Despite what the op-ed pages of the New York Times might have one believe, there really is no unified theory of Trump — an overriding explanation for his entrance into public life last summer and, ever since, his utter domination of the Republican presidential race. 

One of the most common “theories of Trump” is that he says what others think but are too afraid to say, such as racist and sexist slurs that scapegoat Americans’ economic anxieties. But even if what he says is factually — and morally — baseless, that almost does not matter; like Stephen Colbert’s “truthiness,” the only narrative that matters to Trump and his supporters is the one that confirms pre-existing tropes about women and minorities.
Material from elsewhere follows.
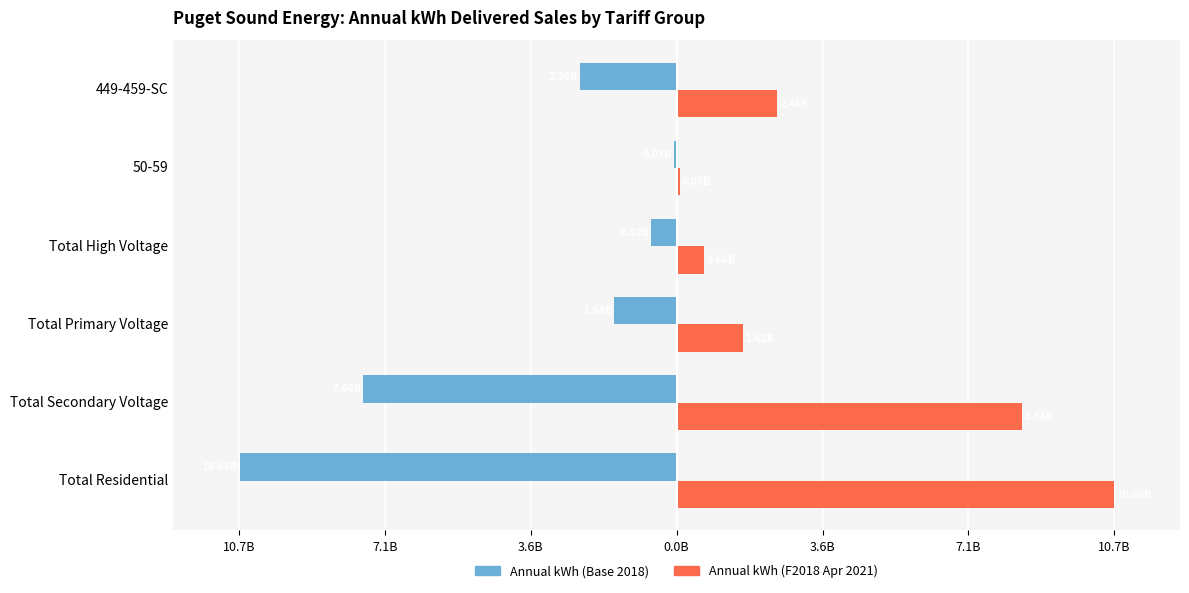

List the series in order of their peak value, lowest first.

Annual kWh (Base 2018), Annual kWh (F2018 Apr 2021)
However, the particular theory of Trump’s rise matters little when compared to the one thing with which all Americans have to reckon: Trump’s candidacy poses a fundamental threat to the American Dream as we know it. 
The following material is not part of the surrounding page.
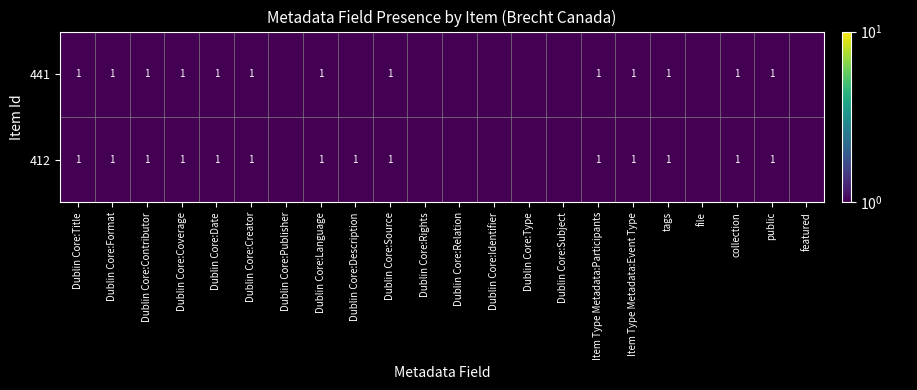

What is the total value across all series at Item Type Metadata:Participants?

2.0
Trump claims that “the American Dream is dead,” a common refrain from his stump speeches, and in a March 30 Quinnipiac poll, according to Politico, “in [a] ... sample where Trump’s name was included, as in ‘Trump says that the American dream is dead,’ 68 percent of Trump voters said they agreed with him, a difference of 23 points from Trump voters who were not prompted.” This means that the image of Trump himself helps prompt this belief that the American Dream is dead. 

 According to Trump, immigrants killed it; Mexicans killed it; women killed it; liberals killed it. Hillary Clinton killed it; that Kenyan socialist in the White House killed it. 

Trump uses these scapegoats as the killers of the American Dream and presents himself — a terrible if flamboyant businessman — as the embodiment and thus savior of the Dream. But let’s be clear about Trump’s version of the American Dream: Its icon is a failed businessman, its ideology is bigotry and its appeal is a falsified sense that life is a zero-sum game.

Oddly enough, people have acknowledged for quite some time the fact that Trump has a pretty awful business record. In May 2011, when Trump was much more jokingly considering a run for the presidency, Rolling Stone put together an online slideshow titled “The Many Business Failures of Donald Trump,” a list which included gotrump.com, Trump Magazine, Trump Mortgage, Trump Shuttle, Trump: The Game — yes, this was an actual board game — and, of course, Trump University, the subject of multiple lawsuits. 

Haven’t heard of those? There is a reason for that. Trump’s appeal is that he can “fix it” by virtue of his deal-making acumen and negotiating prowess, but clearly, that is not the case.

But even if Trump were a successful businessman — after all, he did not lose all of his dad’s inheritance — this still begs the question of what tactics he uses when in business. The story of Atlantic City resident Vera Coking, for instance, ought shine some light in that area. 

As reported in an Aug. 19, 2015 article in the Guardian, Vera Coking lived in Atlantic City for over 30 years before Donald Trump built Trump Plaza in the 90s and needed extra space for a limo parking lot. Although Trump bought land nearby, some property owners, like Ms. Coking, refused to sell, so Trump used eminent domain to evict her. The business, like many of Trump’s other ventures, ended up failing miserably. 

The Coking story fits into Trump’s troubling pattern of using the power of money and the backing of the law to uproot anyone and everyone who gets in the way of his interests. For Trump to win means that someone else loses. Trump’s business ventures demonstrate his belief that life is a zero-sum game, wherein one person has to lose in order for another to win; Trump’s campaign for the presidency relies on the same zero-sum appeal. Donald Trump — sexist pig, racist bigot, failed businessman — is trying to repackage the American Dream in the only way that has worked for him, but it will not work for Americans. 

Take Trump’s adversarial stance against immigrants, for example. As economics professor Art Carden notes in his Aug. 28, 2015 Forbes article, “illegal immigrants actually raise wages for documented/native workers” because “we get more productive when we have more trading partners, and the arrival of undocumented workers with limited English skills frees up low-skill American workers who can then specialize in tasks that require better English.” Trump’s nativism is not only factually baseless but also economically counterproductive. 

It is easy to write off Trump’s campaign, as many “theories of Trump” have done, as simply the latest example of what has been a long time coming for the Republican Party. 

Maybe that is even correct. But by so blatantly peddling the narrative that life is a race-baiting, zero-sum game, Trump’s campaign dismisses and denies the real American Dream: the inclusive, accommodating, powerful-if-imperfect message found at the foot of the Statue of Liberty — the belief that there is something in America for everyone, if we only recognize our interdependence on each other. 

The American Dream is not dead, but if Trump has his way, I am not sure any of us will want the American Dream any more.